Audio Edition of Kim Stanley Robinson’s Pacific Edge

Audio edition of Pacific Edge, the most uplifting novel in my library by Cory Doctrow

I’ve written many times about Kim Stanley Robinson’s 1990 novel Pacific Edge, a utopian story about a world where corporate growth has been checked and people have found a way to live together without the need for extreme haves and have-nots, and without the imperative to destroy the world to enrich the few. Now it’s available as a DRM-free audiobook (download, MP3 CD).

By Cory Doctorow

Pacific Edge is a utopian novel about small-town politics. It deals with a town council fight over a zoning change over a hill in a small Orange County town. But while that provides unlikely and ample drama to pull the novel along, what it really serves to do is give us a tour of Robinson’s wonderfully plausible and human tomorrow, a vividly imagined world where people are an asset, not a liability; where greed is a vice, not a virtue; and where generosity is a policy goal.

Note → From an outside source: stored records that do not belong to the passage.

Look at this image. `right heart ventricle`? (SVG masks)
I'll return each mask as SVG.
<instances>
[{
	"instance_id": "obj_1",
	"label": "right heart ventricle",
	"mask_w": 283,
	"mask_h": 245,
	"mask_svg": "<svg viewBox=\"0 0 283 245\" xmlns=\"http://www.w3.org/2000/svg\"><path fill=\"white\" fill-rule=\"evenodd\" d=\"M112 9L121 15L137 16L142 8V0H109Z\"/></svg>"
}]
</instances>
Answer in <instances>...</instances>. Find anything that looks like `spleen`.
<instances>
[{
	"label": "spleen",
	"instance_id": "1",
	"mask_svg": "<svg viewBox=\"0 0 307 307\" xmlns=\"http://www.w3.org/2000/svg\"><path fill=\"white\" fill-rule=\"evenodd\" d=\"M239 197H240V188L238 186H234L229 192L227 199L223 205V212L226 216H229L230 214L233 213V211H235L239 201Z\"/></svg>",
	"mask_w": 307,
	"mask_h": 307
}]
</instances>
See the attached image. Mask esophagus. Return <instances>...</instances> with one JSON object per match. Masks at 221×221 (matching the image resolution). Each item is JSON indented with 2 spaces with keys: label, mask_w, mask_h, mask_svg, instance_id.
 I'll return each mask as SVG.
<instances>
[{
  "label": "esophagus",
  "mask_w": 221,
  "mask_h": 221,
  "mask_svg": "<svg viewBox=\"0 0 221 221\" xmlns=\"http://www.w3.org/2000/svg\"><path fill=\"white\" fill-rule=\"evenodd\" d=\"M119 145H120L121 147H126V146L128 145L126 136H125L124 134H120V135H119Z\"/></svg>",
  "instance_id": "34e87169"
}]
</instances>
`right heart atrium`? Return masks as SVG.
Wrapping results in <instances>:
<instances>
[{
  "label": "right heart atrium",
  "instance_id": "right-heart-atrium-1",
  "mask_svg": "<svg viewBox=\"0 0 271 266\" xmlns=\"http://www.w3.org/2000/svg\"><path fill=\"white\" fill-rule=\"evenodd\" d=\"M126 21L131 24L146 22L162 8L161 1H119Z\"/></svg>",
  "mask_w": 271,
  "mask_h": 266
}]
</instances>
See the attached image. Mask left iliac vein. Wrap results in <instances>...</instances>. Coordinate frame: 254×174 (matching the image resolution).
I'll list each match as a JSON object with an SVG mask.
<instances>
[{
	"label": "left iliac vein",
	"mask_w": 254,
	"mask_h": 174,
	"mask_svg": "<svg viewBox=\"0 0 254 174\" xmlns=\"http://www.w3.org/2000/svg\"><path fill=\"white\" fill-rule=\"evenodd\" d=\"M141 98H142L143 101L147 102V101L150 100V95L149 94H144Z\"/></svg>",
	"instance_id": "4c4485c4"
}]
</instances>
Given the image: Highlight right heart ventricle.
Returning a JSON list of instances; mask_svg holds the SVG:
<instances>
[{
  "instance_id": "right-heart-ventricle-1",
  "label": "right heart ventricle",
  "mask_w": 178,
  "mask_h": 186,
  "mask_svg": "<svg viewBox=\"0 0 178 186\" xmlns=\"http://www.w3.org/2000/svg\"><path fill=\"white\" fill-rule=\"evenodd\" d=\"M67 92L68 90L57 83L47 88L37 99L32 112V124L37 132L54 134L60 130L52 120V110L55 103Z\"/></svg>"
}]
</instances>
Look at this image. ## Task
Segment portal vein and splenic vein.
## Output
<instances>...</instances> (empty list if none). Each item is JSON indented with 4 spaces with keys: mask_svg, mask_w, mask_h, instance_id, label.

Robinson’s book is a story about the confusing American character, everything that makes the country great and terrible. The American promise that every person is deserving of rights and respect, regardless of nobility and birth; the American reality that condemned whole populations at home and abroad to misery and terror in the service of profits for an elite who considered themselves to be nobility, albeit a self-made nobility.

It’s also a story about stories, about how the post-Reagan era has crowded out any kind of plausible narrative about people being fundamentally good and worthy, replacing it with a story about people being the competition — every migrant and every worker a drain on your taxes and a drag on the bottom line. Pacific Edge is a reminder about what a pathological state that is to live in, and takes as its theory of change that once you show people that there might be a way to live without your happiness being someone else’s misery, they will leap to it.